Binance Blog published a new article, revealing insights into the growing role of stablecoins in global payments. Between January 2023 and February 2025, stablecoins have settled $94.2 billion in payments, marking their evolution from a niche cryptocurrency segment to a significant player in the digital economy. This shift is driven by increased adoption, regulatory clarity, and milestones such as Circle's public listing on the New York Stock Exchange.

According to a report by Artemis, the stablecoin supply has surged to $239 billion by May 2025, with over 150 million blockchain addresses holding stablecoins and 10 million addresses transacting daily. Business-to-business transactions have become the largest use case, accounting for $36 billion annually, surpassing peer-to-peer, card-linked, and business-to-consumer payments. Deloitte has dubbed 2025 as "the year of payment stablecoins," highlighting their market cap exceeding $200 billion and expanding use cases beyond crypto trading, including remittances and B2B payments. Deutsche Bank's report estimates the stablecoin market has grown from $20 billion in 2020 to $246 billion, with Tether's USDT holding a significant market share.
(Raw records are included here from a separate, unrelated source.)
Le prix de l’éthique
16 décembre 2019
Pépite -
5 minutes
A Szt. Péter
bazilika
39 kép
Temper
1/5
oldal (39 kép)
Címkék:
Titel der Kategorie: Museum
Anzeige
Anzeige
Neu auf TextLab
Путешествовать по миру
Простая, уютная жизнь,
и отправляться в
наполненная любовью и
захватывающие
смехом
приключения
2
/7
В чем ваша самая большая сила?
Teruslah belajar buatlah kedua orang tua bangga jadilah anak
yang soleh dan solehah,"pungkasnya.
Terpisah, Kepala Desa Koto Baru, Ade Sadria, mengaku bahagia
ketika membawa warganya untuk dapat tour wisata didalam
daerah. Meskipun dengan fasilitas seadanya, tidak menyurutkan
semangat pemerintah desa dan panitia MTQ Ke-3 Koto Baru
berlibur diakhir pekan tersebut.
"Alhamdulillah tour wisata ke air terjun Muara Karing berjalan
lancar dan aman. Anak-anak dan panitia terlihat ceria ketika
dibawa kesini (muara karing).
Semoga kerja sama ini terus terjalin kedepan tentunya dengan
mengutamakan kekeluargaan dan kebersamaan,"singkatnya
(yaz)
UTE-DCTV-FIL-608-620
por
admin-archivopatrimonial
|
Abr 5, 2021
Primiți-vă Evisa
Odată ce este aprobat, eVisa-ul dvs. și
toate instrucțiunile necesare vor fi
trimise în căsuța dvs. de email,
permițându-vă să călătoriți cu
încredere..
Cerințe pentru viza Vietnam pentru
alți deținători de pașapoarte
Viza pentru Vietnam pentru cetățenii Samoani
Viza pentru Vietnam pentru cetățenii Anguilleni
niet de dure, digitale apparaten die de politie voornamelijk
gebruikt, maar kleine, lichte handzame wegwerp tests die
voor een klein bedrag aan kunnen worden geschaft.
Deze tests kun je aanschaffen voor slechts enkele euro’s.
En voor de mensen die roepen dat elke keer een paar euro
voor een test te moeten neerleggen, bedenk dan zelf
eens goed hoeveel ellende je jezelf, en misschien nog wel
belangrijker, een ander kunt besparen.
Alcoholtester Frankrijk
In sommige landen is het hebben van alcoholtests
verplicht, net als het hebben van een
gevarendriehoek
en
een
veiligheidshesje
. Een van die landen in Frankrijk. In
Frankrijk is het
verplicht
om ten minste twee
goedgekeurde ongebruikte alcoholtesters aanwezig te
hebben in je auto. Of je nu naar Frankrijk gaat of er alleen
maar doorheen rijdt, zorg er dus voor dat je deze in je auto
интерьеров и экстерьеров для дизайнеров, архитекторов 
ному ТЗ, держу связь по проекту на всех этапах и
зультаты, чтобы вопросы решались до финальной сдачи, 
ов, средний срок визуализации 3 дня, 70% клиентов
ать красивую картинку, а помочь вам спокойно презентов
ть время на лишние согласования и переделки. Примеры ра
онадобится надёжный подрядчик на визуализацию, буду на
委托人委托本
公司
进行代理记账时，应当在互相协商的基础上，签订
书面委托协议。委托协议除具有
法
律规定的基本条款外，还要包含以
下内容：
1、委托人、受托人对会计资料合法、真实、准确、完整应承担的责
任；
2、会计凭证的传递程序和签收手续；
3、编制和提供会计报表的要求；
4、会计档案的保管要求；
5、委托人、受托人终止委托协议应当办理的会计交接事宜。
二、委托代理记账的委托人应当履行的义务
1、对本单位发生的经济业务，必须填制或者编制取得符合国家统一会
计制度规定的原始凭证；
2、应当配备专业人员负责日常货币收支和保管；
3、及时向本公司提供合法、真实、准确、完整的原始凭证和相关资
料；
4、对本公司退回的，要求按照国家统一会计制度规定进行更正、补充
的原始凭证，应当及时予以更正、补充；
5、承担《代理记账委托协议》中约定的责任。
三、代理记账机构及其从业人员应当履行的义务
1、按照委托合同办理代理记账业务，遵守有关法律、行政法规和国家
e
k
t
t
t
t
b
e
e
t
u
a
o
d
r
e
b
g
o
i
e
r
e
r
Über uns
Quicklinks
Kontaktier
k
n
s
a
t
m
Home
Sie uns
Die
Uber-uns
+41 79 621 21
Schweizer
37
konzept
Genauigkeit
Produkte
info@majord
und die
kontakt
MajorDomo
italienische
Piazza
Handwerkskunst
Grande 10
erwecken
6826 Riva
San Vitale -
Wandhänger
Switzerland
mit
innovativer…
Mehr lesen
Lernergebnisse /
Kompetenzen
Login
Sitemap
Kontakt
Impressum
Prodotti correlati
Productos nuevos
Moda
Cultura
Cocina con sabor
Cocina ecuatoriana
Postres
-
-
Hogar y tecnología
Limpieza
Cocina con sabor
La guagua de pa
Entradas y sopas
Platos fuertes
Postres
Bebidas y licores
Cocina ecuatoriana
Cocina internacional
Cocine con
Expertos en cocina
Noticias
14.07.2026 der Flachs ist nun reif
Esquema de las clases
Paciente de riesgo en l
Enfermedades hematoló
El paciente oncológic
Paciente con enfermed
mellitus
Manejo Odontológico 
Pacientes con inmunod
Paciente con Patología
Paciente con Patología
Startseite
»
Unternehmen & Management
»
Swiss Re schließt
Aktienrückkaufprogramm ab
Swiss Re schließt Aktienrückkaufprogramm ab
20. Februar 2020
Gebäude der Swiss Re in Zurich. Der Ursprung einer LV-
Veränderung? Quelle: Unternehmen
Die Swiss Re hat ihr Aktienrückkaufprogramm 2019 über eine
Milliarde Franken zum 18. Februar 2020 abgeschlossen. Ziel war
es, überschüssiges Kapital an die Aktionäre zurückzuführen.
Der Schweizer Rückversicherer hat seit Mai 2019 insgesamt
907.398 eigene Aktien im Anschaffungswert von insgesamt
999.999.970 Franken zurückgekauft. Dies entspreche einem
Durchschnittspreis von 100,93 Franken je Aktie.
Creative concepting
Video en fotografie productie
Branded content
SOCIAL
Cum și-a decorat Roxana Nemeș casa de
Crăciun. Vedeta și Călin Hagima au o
Stablecoins offer a blend of stability and blockchain technology's efficiency, addressing traditional payment systems' challenges like reliability and cost. They provide a secure alternative in regions with unstable currencies or limited banking infrastructure. Traditional banks and fintech companies are exploring stablecoin integration, even as regulatory frameworks evolve. Legislative efforts like MiCA in the EU and the GENIUS and STABLE Acts in the U.S. are setting clearer rules for stablecoin use.

Regional adoption patterns vary, with the U.S. and Singapore leading in stablecoin flow, followed by Hong Kong, Japan, and the UK. In Latin America and Africa, stablecoins are used to hedge against inflation and facilitate cross-border business, while Asia remains a hub for stablecoin flows. In Europe and North America, stablecoins are gaining traction for cross-border B2B and remittance use cases.

Looking ahead, stablecoins are poised for further growth. Circle's successful IPO on the New York Stock Exchange underscores strong institutional demand and sets a new standard for transparency in the industry. As AI continues to transform economic activities, stablecoins could facilitate automated online value transfers, offering a frictionless alternative to fiat micropayments.

Platforms like Binance Pay are amplifying stablecoins' utility, enabling global access to crypto payments. Binance Pay supports over 300 cryptocurrencies and is accepted by thousands of merchants worldwide, offering fee-free transfers and seamless merchant integration. This contributes to the broader adoption of stablecoins as a payment and settlement infrastructure, not just for crypto enthusiasts but for everyday consumers and businesses. As regulatory frameworks mature, stablecoins could become as ubiquitous as the internet itself.